** Opening Data provided block **

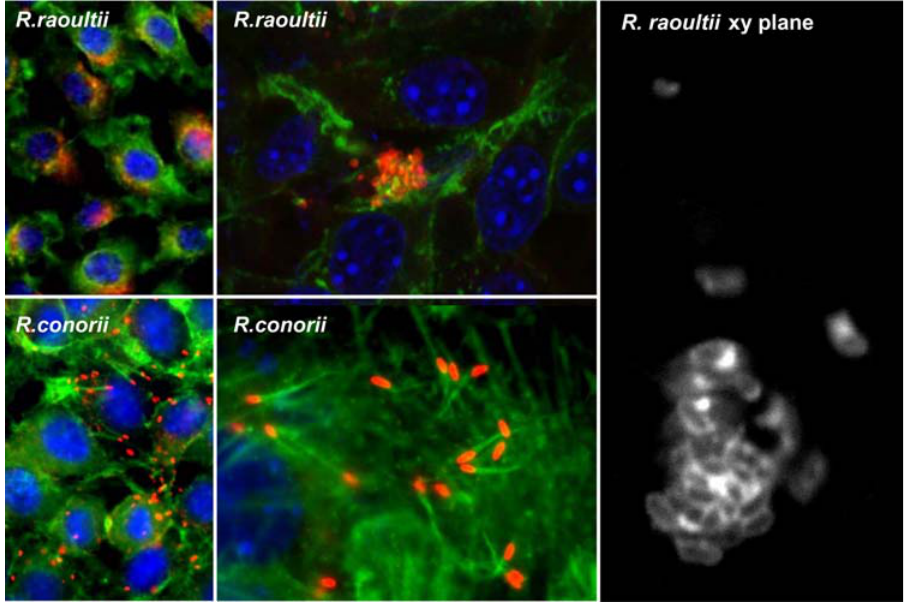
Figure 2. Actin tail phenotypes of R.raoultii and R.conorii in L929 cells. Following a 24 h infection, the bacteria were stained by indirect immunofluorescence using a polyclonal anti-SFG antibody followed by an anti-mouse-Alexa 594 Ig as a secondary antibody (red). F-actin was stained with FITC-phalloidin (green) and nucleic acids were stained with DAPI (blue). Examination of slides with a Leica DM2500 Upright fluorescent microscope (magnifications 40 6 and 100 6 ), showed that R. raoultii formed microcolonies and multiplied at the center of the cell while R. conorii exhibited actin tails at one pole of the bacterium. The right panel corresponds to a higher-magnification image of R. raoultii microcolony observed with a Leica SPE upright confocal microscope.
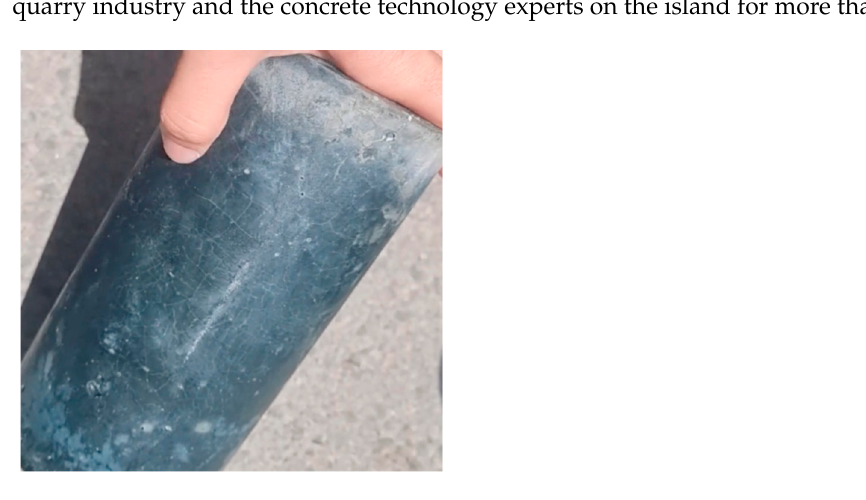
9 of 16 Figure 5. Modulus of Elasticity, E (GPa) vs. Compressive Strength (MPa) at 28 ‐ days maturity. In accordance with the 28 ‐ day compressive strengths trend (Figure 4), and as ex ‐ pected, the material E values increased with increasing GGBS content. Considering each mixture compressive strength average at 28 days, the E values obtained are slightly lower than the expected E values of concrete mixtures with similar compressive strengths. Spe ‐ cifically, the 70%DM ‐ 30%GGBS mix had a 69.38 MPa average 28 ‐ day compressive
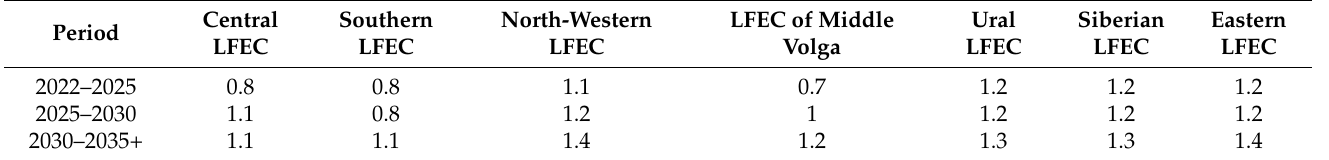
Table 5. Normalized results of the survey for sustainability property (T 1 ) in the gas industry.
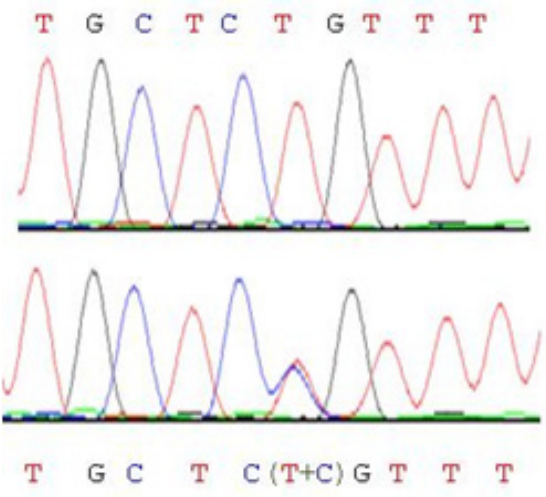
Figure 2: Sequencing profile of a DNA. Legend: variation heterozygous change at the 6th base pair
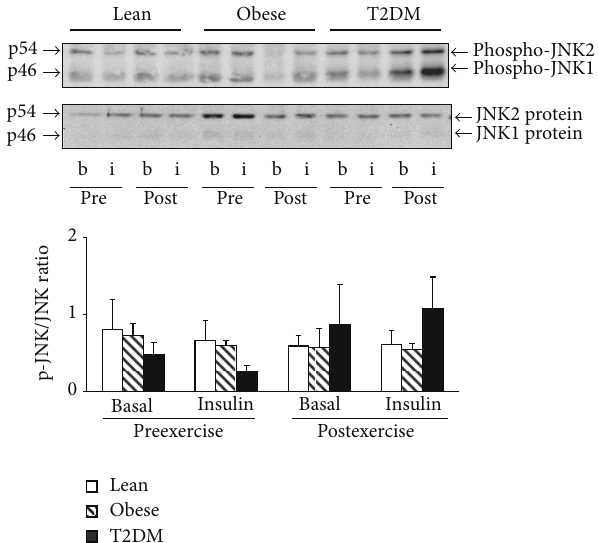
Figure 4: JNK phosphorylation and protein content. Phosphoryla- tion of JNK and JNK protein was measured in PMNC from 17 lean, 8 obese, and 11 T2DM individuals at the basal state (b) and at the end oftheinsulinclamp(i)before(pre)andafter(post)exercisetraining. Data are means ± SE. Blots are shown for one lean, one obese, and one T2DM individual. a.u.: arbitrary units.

** Closing Data provided block **
** Opening Data provided block **

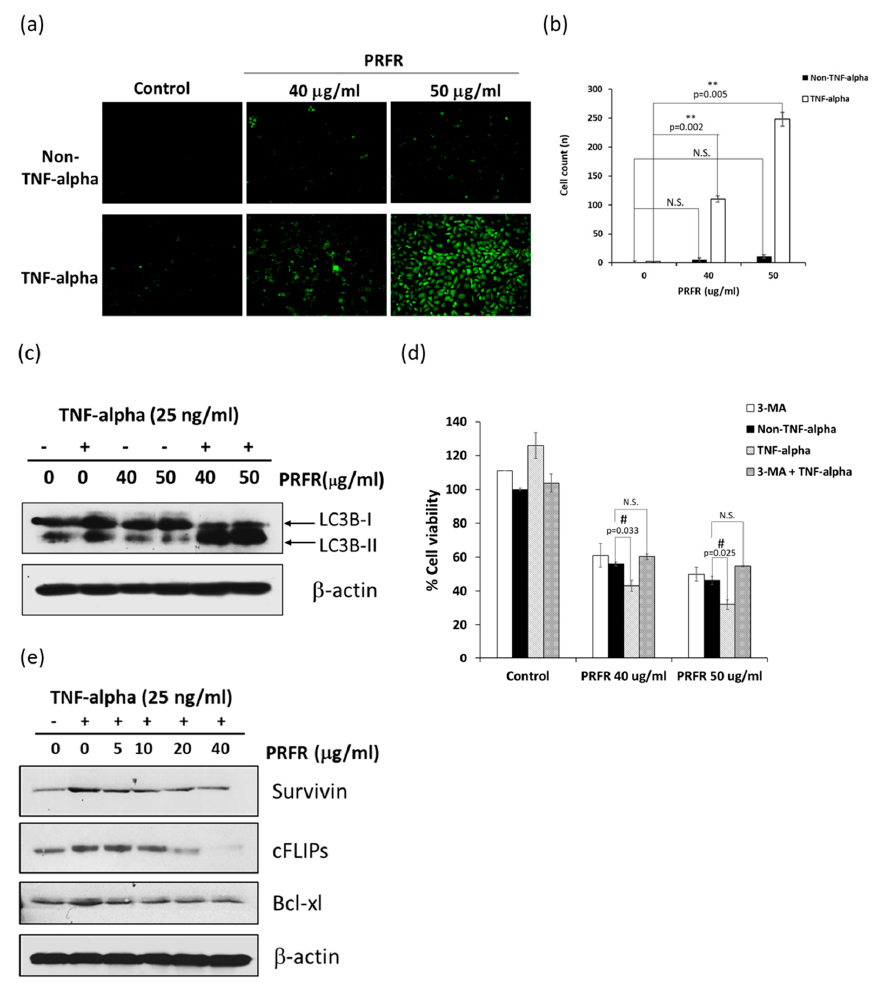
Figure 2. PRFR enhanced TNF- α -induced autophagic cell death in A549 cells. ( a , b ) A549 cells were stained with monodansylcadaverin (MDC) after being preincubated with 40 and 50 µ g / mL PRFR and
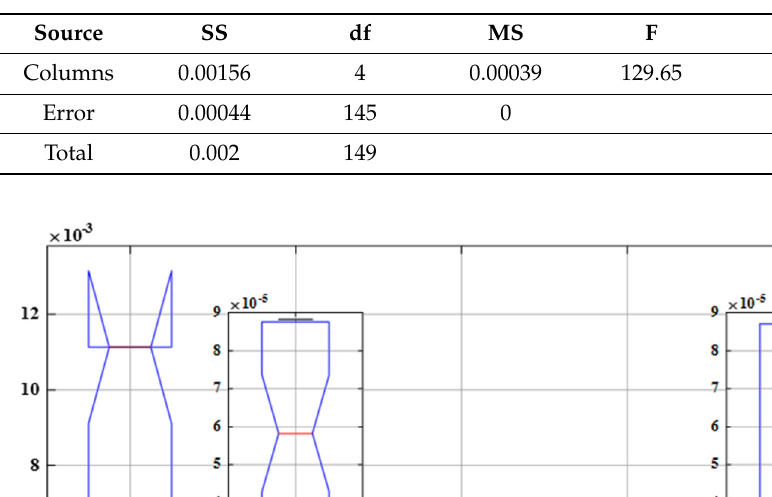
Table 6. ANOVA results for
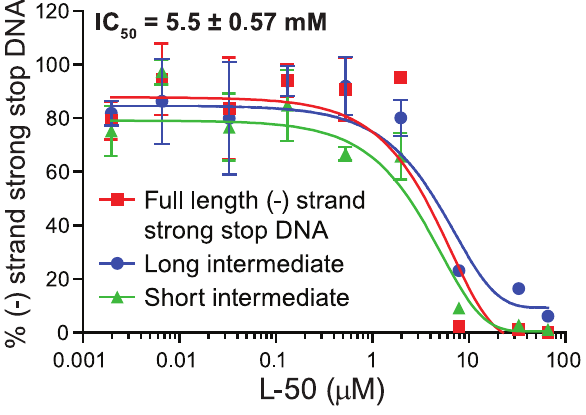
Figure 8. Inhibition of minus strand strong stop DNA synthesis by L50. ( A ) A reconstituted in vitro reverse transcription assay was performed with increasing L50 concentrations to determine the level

** Closing Data provided block **
** Opening Data provided block **

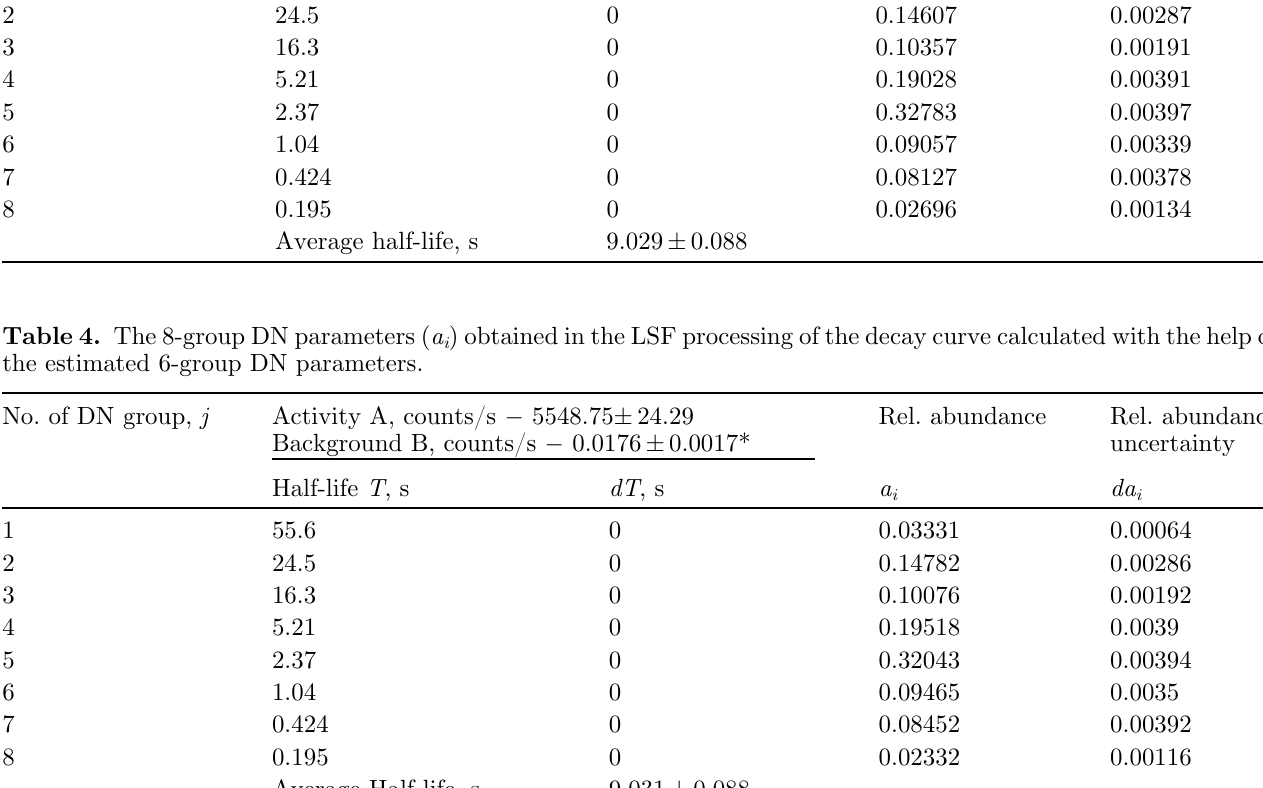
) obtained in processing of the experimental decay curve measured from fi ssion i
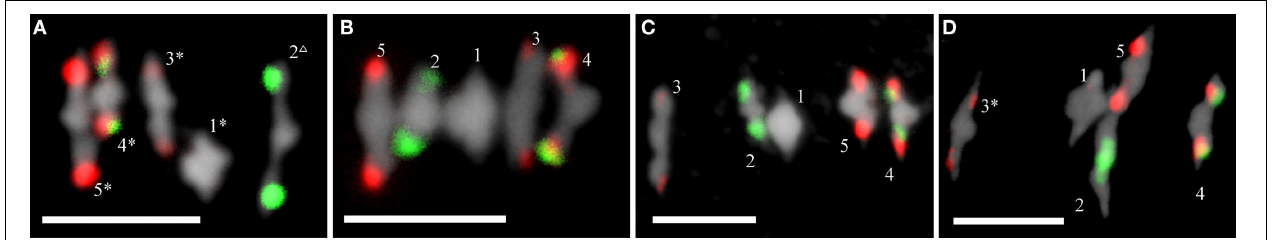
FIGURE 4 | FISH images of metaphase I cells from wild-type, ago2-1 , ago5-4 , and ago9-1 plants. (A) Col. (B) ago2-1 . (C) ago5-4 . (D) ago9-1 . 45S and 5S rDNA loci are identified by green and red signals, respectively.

** Closing Data provided block **

The task: Scan the entries for the word "content". Report each line that has it.

Task solution:
9 of 16 Figure 5. Modulus of Elasticity, E (GPa) vs. Compressive Strength (MPa) at 28 ‐ days maturity. In accordance with the 28 ‐ day compressive strengths trend (Figure 4), and as ex ‐ pected, the material E values increased with increasing GGBS content. Considering each mixture compressive strength average at 28 days, the E values obtained are slightly lower than the expected E values of concrete mixtures with similar compressive strengths. Spe ‐ cifically, the 70%DM ‐ 30%GGBS mix had a 69.38 MPa average 28 ‐ day compressive
Figure 4: JNK phosphorylation and protein content. Phosphoryla- tion of JNK and JNK protein was measured in PMNC from 17 lean, 8 obese, and 11 T2DM individuals at the basal state (b) and at the end oftheinsulinclamp(i)before(pre)andafter(post)exercisetraining. Data are means ± SE. Blots are shown for one lean, one obese, and one T2DM individual. a.u.: arbitrary units.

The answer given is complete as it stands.